The Kashmir–Al Qaeda Tangle

The threat of war between nuclear-equipped India and Pakistan doesn't have the same level of attention from Washington as does the US war on Al Qaeda. But it should. The two conflicts are rapidly becoming linked.

First, the remaining Al Qaeda fighters appear to be supporting terrorist strikes on India from Pakistan, in the name of liberating the largely Muslim Kashmir from Indian rule.

And second, the strong possibility of a Pakistan-India war – one that might easily go atomic – could devastate the US antiterrorist efforts in Pakistan and Afghanistan.

In fact, it may be that Al Qaeda's remaining leadership is trying to further its goal of rallying Muslims into a global jihad by agitating a conflict with largely Hindu India, even to the point of igniting a wider war in South Asia.

Terrorist attacks on the Indian Parliament in December, and later on Indian soldiers and their families in Kashmir, have pushed India to threaten the same kind of war on Pakistan that the US did on Afghanistan to root out terrorists.

But while the US may sympathize with India, it needs Pakistan's military ruler, Pervez Musharraf, to crack down on Al Qaeda forces there.
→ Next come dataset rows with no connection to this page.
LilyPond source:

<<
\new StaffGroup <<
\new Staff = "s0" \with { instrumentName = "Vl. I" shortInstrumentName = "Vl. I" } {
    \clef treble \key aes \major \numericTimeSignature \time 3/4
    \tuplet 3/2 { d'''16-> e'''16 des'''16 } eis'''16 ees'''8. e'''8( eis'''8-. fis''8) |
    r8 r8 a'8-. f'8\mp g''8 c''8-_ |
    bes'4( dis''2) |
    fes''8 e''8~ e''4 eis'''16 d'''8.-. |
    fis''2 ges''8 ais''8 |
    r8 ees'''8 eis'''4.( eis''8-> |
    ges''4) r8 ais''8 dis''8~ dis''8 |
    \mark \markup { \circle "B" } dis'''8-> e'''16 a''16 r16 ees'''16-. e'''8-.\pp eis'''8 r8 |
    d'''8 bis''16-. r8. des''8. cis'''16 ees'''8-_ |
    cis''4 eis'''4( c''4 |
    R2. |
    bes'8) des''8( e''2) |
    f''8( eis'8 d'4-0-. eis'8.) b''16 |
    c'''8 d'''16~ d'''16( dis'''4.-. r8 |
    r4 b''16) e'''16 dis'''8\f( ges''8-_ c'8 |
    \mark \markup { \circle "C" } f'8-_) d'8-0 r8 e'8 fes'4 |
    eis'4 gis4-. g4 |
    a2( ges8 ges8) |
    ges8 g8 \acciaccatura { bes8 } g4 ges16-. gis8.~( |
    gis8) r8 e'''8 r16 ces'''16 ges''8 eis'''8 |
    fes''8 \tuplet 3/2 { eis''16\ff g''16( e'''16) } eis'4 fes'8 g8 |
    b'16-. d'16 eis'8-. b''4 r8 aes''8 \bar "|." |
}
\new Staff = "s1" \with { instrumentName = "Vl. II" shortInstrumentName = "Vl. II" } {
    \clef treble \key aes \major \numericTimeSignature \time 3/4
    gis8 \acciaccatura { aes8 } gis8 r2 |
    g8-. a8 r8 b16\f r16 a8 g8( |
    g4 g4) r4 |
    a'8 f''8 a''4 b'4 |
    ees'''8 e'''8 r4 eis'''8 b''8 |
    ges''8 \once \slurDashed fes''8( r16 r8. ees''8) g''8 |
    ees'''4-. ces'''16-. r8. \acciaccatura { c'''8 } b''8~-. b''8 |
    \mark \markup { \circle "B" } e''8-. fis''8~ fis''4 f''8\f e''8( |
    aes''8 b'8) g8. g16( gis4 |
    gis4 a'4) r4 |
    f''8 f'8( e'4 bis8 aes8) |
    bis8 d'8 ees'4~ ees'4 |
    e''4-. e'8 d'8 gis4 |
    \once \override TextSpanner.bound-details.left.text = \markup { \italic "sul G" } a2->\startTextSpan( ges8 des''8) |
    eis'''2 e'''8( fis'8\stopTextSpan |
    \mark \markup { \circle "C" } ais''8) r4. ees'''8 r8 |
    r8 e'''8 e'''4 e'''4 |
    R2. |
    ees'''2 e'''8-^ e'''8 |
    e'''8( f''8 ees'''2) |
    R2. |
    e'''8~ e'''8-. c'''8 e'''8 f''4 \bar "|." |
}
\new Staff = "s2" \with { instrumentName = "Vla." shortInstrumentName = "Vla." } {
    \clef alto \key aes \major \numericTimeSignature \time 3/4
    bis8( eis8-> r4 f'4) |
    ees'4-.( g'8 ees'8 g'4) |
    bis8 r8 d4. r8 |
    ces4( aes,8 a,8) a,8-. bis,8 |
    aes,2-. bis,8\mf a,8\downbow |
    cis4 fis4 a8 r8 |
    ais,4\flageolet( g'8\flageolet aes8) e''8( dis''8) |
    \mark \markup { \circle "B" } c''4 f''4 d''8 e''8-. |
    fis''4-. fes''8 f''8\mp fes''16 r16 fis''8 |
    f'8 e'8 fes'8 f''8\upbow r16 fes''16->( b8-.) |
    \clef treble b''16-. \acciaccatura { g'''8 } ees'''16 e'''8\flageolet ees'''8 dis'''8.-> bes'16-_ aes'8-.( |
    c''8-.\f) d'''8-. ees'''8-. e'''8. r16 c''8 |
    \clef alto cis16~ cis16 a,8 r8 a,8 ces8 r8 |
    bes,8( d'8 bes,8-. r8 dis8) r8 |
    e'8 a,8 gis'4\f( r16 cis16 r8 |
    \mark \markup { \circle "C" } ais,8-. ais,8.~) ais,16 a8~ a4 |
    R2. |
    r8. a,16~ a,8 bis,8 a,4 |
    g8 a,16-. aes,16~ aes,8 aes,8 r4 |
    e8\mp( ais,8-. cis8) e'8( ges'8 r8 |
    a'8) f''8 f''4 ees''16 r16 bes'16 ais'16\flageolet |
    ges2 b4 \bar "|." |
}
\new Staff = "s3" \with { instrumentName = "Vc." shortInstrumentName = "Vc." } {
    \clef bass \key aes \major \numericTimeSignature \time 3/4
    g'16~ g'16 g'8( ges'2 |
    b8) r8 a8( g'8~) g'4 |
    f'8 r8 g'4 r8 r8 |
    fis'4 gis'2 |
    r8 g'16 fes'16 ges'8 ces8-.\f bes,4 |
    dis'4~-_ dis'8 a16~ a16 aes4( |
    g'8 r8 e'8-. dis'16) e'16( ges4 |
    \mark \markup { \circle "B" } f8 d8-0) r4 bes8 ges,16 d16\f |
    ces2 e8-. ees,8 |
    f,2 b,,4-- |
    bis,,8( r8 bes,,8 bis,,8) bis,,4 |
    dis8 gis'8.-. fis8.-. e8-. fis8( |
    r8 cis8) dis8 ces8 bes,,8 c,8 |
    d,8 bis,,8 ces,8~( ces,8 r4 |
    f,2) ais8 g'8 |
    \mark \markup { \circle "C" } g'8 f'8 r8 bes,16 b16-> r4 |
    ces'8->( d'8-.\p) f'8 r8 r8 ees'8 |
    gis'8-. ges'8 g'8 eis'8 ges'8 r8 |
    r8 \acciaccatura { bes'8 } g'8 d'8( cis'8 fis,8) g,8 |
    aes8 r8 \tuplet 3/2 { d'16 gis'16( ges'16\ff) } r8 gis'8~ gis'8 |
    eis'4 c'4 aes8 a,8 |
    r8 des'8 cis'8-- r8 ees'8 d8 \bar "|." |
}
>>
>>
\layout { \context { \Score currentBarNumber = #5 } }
By doing little, so far, to end the Pakistan-India showdown, the Bush administration undermines its own war.

A diplomatic fatalism in the West over resolving the territorial dispute over Kashmir has hindered the US and Europe for decades. Ever since the British partition of its colony into India and Pakistan in 1947, the two nations have been estranged in many ways. Kashmir is just the flashpoint for deeper differences between the two nations, driven by silly stereotypes each side holds of the other.

And as global prosperity largely passes them by, the two remain stuck in the domestic politics of extreme, irrational nationalism, which could lead to hair-trigger fingers on nuclear weapons.

Pulling India and Pakistan back from the brink only temporarily will not be enough for US interests. It's very possible that Mr. Musharraf lacks total control over the terrorists striking India and can't be held accountable if those attacks continue. A serious diplomatic intervention by the US is needed to set India and Pakistan on new paths of reconciliation, using various carrots and sticks.

Like the cold war, the war on terrorism may have sideshows that become the main event, à la Vietnam. But the US doesn't need to have an India-Pakistan conflagration distract it from its primary goal of eliminating Al Qaeda.